I draw a shaky breath. “Thank you.”

Dean studies my face. “Are we cool?”

I manage a nod. My head is still throbbing, but it’s not the hangover that’s making me feel weak and wobbly right now. It’s the fact that I did something so out of character for me. It’s the horrible knowledge that I slept with someone else a measly twenty-four hours after I broke up with Sean. That’s not me, damn it.

“Are you sure?” he presses.

I force myself to speak. “We’re cool, Dean.” My phone buzzes and I see a text from Meg saying she’s five minutes away. “I need to get dressed. Megan will be here soon.” I bite my lip when something occurs to me. “Crap. My clothes are downstairs. Tucker…”

As I trail off, Dean wanders over to the window and peeks behind the curtains. “He’s not here—Logan’s truck is gone. Guess he didn’t come home last night.”

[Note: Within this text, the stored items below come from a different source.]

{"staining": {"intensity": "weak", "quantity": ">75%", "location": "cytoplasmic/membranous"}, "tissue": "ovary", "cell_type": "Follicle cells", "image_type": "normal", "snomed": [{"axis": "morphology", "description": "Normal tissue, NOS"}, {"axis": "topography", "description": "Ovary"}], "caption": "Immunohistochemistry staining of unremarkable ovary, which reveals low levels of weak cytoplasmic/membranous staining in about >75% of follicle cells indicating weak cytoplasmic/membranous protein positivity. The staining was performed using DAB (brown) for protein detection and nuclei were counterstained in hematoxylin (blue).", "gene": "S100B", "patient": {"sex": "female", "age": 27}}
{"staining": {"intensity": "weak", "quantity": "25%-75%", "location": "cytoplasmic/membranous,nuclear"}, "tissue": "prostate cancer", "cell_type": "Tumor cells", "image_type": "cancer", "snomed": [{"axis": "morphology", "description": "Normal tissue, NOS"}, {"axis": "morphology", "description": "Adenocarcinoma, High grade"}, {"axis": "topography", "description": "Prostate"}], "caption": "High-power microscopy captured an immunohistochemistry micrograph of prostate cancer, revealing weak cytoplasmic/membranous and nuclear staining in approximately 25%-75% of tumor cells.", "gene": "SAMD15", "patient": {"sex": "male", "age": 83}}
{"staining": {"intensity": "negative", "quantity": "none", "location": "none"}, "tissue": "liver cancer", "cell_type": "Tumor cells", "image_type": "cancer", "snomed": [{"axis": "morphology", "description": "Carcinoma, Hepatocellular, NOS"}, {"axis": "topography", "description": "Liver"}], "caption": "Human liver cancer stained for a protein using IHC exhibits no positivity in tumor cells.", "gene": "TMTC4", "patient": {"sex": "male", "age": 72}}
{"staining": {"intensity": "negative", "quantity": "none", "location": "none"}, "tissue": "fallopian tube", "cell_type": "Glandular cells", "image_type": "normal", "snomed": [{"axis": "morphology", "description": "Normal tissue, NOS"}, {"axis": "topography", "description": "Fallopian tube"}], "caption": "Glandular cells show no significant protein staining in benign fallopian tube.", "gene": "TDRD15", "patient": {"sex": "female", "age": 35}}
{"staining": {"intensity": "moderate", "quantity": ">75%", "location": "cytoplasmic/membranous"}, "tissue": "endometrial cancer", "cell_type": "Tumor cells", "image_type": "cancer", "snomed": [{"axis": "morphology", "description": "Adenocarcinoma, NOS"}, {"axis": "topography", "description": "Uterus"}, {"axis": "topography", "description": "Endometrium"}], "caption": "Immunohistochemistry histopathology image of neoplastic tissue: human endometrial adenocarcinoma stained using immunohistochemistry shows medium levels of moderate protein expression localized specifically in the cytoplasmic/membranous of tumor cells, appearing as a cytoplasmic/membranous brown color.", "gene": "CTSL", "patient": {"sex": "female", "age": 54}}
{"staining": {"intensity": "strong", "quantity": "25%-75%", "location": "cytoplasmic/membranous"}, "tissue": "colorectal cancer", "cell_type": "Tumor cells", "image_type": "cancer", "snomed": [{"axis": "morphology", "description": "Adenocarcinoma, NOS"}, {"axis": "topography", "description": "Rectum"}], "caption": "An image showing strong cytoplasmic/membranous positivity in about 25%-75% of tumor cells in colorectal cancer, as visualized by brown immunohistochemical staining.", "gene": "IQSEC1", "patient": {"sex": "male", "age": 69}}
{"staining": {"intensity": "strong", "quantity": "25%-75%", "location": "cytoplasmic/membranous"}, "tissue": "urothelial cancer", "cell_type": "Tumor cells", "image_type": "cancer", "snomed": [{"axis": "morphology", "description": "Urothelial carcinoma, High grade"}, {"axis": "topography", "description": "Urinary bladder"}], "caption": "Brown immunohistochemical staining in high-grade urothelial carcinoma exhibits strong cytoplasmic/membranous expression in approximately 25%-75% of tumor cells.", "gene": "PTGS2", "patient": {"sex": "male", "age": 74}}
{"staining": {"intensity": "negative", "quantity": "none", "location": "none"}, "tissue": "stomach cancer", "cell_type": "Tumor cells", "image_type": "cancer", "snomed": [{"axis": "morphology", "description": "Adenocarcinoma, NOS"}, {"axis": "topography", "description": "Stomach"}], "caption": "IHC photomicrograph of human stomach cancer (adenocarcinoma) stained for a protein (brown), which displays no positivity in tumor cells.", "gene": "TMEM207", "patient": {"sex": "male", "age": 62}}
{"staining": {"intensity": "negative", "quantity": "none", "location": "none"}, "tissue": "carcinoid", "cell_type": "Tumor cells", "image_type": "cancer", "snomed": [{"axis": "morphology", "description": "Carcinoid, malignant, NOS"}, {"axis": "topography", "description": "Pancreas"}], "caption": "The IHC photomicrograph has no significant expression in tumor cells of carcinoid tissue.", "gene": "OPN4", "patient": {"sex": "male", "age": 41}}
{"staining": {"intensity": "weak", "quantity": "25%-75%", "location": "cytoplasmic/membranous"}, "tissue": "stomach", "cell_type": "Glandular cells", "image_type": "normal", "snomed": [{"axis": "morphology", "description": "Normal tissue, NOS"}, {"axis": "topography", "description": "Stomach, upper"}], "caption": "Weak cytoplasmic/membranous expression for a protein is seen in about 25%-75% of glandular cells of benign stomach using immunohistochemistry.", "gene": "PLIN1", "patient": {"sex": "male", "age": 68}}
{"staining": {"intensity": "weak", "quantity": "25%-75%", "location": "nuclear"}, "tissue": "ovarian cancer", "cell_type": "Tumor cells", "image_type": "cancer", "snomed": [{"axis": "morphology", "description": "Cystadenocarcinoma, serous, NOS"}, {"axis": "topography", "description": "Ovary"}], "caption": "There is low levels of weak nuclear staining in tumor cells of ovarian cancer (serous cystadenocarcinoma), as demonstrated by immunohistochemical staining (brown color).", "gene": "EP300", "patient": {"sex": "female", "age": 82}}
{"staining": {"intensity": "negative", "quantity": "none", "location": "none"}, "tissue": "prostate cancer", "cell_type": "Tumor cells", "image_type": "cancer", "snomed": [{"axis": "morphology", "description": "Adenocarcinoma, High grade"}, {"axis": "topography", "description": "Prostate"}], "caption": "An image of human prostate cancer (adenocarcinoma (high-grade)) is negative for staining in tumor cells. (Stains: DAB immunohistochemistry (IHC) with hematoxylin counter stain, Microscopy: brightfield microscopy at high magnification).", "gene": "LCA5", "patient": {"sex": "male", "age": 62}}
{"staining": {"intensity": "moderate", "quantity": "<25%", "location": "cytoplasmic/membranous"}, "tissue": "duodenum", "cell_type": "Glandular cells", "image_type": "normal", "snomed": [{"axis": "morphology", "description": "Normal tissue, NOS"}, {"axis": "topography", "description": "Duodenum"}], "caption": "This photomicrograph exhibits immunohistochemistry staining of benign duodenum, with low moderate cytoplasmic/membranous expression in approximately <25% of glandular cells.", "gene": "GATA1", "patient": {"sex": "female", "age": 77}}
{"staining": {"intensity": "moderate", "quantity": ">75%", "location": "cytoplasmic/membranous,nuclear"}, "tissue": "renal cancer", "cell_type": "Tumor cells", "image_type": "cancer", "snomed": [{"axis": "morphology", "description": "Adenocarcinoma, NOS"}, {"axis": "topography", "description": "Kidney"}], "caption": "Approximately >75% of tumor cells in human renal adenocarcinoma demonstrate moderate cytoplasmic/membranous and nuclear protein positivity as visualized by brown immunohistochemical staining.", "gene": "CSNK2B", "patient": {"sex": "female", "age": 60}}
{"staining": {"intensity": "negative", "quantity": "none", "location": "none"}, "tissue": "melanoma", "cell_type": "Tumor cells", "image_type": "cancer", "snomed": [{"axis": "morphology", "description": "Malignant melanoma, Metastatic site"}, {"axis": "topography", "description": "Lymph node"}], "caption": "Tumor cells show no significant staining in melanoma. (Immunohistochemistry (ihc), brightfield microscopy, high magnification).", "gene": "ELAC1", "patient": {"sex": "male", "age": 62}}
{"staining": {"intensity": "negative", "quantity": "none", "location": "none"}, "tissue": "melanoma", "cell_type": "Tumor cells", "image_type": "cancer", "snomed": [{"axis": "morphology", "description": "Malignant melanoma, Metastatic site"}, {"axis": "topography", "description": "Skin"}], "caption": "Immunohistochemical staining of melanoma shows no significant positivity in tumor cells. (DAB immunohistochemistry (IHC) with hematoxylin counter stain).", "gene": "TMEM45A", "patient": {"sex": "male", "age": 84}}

Relief hits me, but also a burst of annoyance. Because where was Tucker yesterday when I needed him? If he’d been home, I probably wouldn’t have ended up in bed with Dean. Or maybe instead, I would’ve ended up in bed with Tucker, who happens to be the hottest ginger I’ve ever met. He’s also far quieter than his roommates and doesn’t talk about himself much, but from what I can glean, he’s smart, well-spoken, and definitely easy on the eyes.

In hindsight, Tuck would have been a fantastic rebound candidate.

“I’m going to run down and get my clothes,” I mutter awkwardly.

He calls out after me. “What are you going to tell Wellsy about bailing mid-weekend? You know she’ll ask questions.”

Damn it. He’s right. “I’ll tell her I decided to put on my big girl pants and deal with my breakup at home.”

I’m halfway to the door when his voice stops me again. “Allie.”

“Yeah?” I turn around.

His green eyes flicker unhappily. “Are you sure you’re okay?”

Nope, I’m not sure at all. “I’m fine,” I lie, then duck out of the bedroom.

As far as walks of shame go, this one isn’t so bad because at least there’s nobody around to witness it.